_ACTIVITY_
From the first line of the records below through the line with "23: (406, 63, 1.12)", output each line exactly; skip the pictures.

*** Opening INFORMATION PROVIDED ***

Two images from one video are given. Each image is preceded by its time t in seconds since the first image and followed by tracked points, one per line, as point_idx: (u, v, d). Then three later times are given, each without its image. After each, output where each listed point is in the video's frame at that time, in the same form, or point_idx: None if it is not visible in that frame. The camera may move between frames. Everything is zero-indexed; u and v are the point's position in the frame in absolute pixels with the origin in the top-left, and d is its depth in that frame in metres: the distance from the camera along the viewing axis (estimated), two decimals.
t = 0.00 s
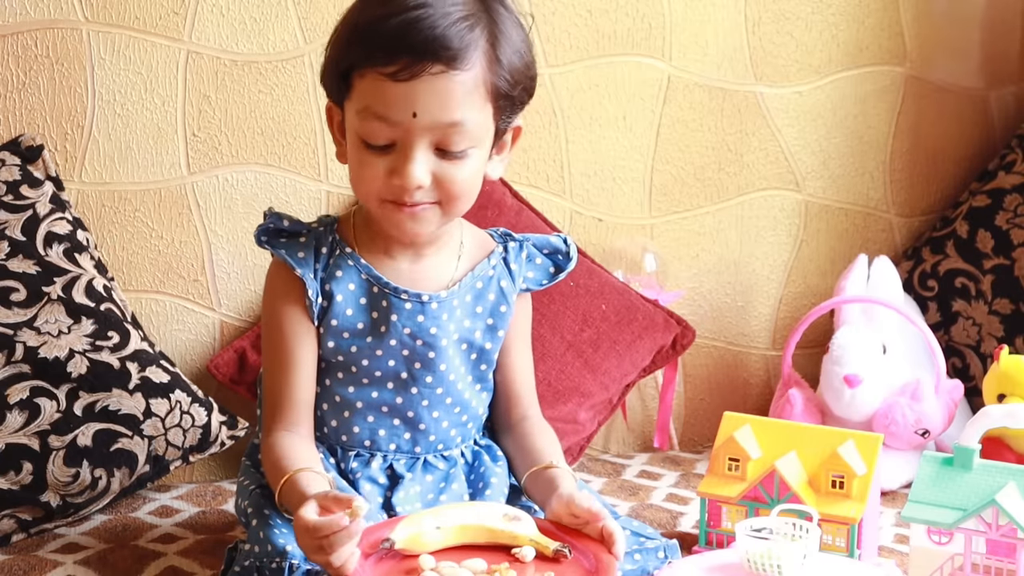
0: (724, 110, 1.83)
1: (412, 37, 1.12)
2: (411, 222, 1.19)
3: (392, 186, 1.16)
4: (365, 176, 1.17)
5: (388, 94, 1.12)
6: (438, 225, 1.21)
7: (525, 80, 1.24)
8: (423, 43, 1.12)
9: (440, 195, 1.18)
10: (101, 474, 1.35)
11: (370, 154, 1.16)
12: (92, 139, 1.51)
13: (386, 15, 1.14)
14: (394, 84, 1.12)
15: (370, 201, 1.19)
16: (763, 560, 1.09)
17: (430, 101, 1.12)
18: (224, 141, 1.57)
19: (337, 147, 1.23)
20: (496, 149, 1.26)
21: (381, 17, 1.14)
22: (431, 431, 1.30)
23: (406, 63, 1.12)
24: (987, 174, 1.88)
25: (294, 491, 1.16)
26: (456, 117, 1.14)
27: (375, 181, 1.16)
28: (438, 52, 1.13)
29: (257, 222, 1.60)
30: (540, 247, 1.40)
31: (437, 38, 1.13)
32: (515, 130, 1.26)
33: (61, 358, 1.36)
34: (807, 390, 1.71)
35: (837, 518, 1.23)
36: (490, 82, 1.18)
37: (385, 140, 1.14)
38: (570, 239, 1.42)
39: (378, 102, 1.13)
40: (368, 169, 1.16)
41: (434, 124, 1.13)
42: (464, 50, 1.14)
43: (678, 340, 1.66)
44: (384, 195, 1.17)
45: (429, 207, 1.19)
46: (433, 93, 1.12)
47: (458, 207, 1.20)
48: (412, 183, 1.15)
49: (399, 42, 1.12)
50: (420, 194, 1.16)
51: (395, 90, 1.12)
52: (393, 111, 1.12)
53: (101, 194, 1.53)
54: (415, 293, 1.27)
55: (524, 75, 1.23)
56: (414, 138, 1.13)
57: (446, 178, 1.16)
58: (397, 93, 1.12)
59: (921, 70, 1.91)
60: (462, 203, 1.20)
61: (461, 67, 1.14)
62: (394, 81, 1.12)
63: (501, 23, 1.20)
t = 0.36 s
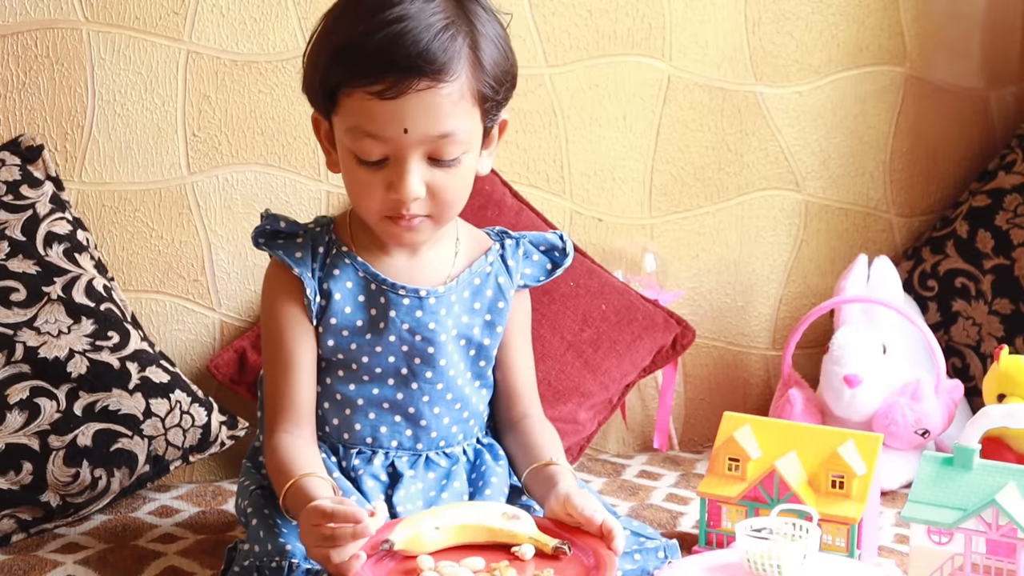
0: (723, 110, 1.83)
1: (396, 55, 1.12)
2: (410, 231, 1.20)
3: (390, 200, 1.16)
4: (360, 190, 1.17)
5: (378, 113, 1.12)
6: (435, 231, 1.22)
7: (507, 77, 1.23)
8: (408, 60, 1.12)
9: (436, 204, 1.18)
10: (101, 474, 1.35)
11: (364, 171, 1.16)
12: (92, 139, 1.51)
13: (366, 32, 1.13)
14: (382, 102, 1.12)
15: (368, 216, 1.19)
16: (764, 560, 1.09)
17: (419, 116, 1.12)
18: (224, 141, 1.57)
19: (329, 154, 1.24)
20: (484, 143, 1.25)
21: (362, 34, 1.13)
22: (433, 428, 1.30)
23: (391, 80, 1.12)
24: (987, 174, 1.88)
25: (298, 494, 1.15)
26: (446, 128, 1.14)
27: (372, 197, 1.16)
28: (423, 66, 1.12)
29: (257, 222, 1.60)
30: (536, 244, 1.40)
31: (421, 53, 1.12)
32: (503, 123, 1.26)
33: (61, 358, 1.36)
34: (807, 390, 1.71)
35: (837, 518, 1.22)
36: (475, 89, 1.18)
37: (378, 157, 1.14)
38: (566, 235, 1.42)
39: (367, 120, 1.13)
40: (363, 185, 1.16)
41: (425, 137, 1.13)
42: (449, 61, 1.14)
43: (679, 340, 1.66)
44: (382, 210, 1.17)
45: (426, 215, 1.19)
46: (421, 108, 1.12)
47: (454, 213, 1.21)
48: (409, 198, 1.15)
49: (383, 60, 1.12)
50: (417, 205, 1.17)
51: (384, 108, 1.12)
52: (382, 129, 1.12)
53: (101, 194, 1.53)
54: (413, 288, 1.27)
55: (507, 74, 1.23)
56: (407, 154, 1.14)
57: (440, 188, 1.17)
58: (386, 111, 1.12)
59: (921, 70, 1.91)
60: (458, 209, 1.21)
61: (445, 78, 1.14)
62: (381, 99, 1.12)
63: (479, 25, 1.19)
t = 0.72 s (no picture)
0: (723, 110, 1.83)
1: (387, 49, 1.11)
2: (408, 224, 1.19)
3: (388, 192, 1.15)
4: (358, 185, 1.16)
5: (373, 106, 1.11)
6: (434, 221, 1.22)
7: (498, 69, 1.24)
8: (400, 52, 1.11)
9: (434, 195, 1.18)
10: (101, 474, 1.35)
11: (361, 165, 1.15)
12: (92, 139, 1.51)
13: (356, 29, 1.13)
14: (376, 95, 1.11)
15: (366, 209, 1.19)
16: (763, 560, 1.09)
17: (414, 108, 1.12)
18: (224, 141, 1.57)
19: (325, 156, 1.24)
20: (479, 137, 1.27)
21: (353, 30, 1.13)
22: (432, 426, 1.29)
23: (385, 74, 1.11)
24: (987, 174, 1.89)
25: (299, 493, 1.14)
26: (442, 118, 1.13)
27: (371, 192, 1.16)
28: (415, 58, 1.12)
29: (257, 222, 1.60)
30: (533, 242, 1.41)
31: (413, 45, 1.12)
32: (496, 115, 1.27)
33: (61, 358, 1.36)
34: (807, 390, 1.72)
35: (837, 518, 1.23)
36: (467, 80, 1.18)
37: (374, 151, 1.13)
38: (564, 232, 1.42)
39: (362, 114, 1.12)
40: (360, 180, 1.15)
41: (420, 129, 1.12)
42: (440, 52, 1.14)
43: (679, 340, 1.66)
44: (381, 203, 1.17)
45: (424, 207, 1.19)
46: (415, 100, 1.12)
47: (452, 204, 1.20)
48: (407, 190, 1.14)
49: (375, 54, 1.11)
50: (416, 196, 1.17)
51: (378, 101, 1.11)
52: (378, 122, 1.12)
53: (101, 194, 1.53)
54: (411, 285, 1.28)
55: (497, 65, 1.23)
56: (403, 146, 1.12)
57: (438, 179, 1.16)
58: (381, 104, 1.11)
59: (921, 70, 1.91)
60: (456, 200, 1.20)
61: (437, 69, 1.14)
62: (375, 92, 1.11)
63: (467, 19, 1.20)
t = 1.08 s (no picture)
0: (724, 110, 1.83)
1: (382, 33, 1.11)
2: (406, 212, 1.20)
3: (385, 177, 1.16)
4: (355, 172, 1.17)
5: (368, 90, 1.12)
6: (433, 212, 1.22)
7: (495, 59, 1.24)
8: (394, 36, 1.11)
9: (431, 181, 1.19)
10: (101, 474, 1.35)
11: (357, 151, 1.16)
12: (92, 139, 1.51)
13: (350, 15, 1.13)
14: (370, 79, 1.11)
15: (363, 196, 1.19)
16: (764, 560, 1.08)
17: (409, 90, 1.12)
18: (224, 141, 1.57)
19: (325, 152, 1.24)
20: (478, 131, 1.28)
21: (348, 16, 1.13)
22: (433, 425, 1.30)
23: (379, 57, 1.11)
24: (987, 174, 1.89)
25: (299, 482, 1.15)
26: (437, 100, 1.14)
27: (368, 178, 1.17)
28: (408, 41, 1.12)
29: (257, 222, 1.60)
30: (535, 242, 1.41)
31: (407, 29, 1.12)
32: (495, 109, 1.28)
33: (61, 358, 1.36)
34: (807, 390, 1.71)
35: (837, 518, 1.22)
36: (462, 65, 1.18)
37: (371, 135, 1.14)
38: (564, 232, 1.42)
39: (357, 98, 1.12)
40: (357, 166, 1.16)
41: (415, 112, 1.13)
42: (434, 35, 1.14)
43: (678, 340, 1.66)
44: (377, 189, 1.18)
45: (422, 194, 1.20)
46: (409, 82, 1.12)
47: (450, 191, 1.21)
48: (404, 174, 1.15)
49: (368, 37, 1.11)
50: (413, 180, 1.17)
51: (373, 85, 1.12)
52: (373, 105, 1.12)
53: (101, 194, 1.53)
54: (413, 283, 1.28)
55: (493, 54, 1.23)
56: (399, 129, 1.13)
57: (435, 162, 1.17)
58: (375, 88, 1.11)
59: (921, 70, 1.91)
60: (454, 185, 1.21)
61: (432, 52, 1.14)
62: (370, 76, 1.11)
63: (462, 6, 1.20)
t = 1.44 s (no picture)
0: (724, 110, 1.83)
1: (382, 22, 1.15)
2: (398, 204, 1.20)
3: (375, 166, 1.17)
4: (348, 160, 1.19)
5: (363, 77, 1.15)
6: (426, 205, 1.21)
7: (500, 61, 1.25)
8: (394, 26, 1.15)
9: (425, 173, 1.19)
10: (101, 474, 1.35)
11: (352, 138, 1.18)
12: (92, 139, 1.51)
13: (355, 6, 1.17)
14: (366, 66, 1.15)
15: (356, 188, 1.20)
16: (764, 560, 1.09)
17: (403, 79, 1.15)
18: (224, 141, 1.57)
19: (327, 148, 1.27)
20: (482, 133, 1.28)
21: (353, 8, 1.17)
22: (434, 425, 1.30)
23: (375, 45, 1.15)
24: (987, 174, 1.89)
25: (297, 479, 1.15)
26: (431, 92, 1.16)
27: (358, 166, 1.18)
28: (407, 32, 1.15)
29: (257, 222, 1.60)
30: (536, 244, 1.40)
31: (408, 19, 1.16)
32: (499, 113, 1.28)
33: (61, 358, 1.36)
34: (807, 390, 1.71)
35: (838, 518, 1.22)
36: (462, 62, 1.20)
37: (365, 124, 1.17)
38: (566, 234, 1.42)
39: (353, 86, 1.16)
40: (349, 154, 1.18)
41: (408, 102, 1.16)
42: (434, 28, 1.17)
43: (678, 340, 1.66)
44: (369, 178, 1.18)
45: (416, 185, 1.19)
46: (404, 72, 1.15)
47: (445, 184, 1.21)
48: (394, 163, 1.16)
49: (368, 27, 1.15)
50: (405, 171, 1.17)
51: (368, 72, 1.15)
52: (368, 93, 1.15)
53: (101, 194, 1.53)
54: (414, 283, 1.28)
55: (498, 55, 1.24)
56: (391, 118, 1.16)
57: (429, 155, 1.18)
58: (370, 75, 1.15)
59: (921, 70, 1.91)
60: (449, 180, 1.21)
61: (431, 45, 1.17)
62: (367, 64, 1.15)
63: (472, 7, 1.22)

*** Closing INFORMATION PROVIDED ***

_ANSWER_
Two images from one video are given. Each image is preceded by its time t in seconds since the first image and followed by tracked points, one per line, as point_idx: (u, v, d). Then three later times are given, each without its image. After each, output where each listed point is in the video's frame at that time, in the same form, or point_idx: None if it is not visible in that frame. The camera may move between frames. Everything is zero-indexed; u and v are the point's position in the frame in absolute pixels with the origin in the top-left, and d is its depth in that frame in metres: the distance from the camera along the viewing axis (estimated), two decimals.
t = 0.00 s
0: (724, 110, 1.83)
1: (412, 37, 1.12)
2: (411, 222, 1.19)
3: (392, 186, 1.16)
4: (365, 176, 1.17)
5: (388, 94, 1.12)
6: (438, 225, 1.21)
7: (525, 80, 1.24)
8: (423, 43, 1.12)
9: (440, 195, 1.18)
10: (101, 474, 1.35)
11: (370, 154, 1.16)
12: (92, 139, 1.51)
13: (386, 15, 1.14)
14: (394, 84, 1.12)
15: (370, 201, 1.19)
16: (763, 560, 1.09)
17: (430, 101, 1.12)
18: (224, 141, 1.57)
19: (337, 147, 1.23)
20: (496, 149, 1.26)
21: (381, 17, 1.14)
22: (431, 431, 1.30)
23: (406, 63, 1.12)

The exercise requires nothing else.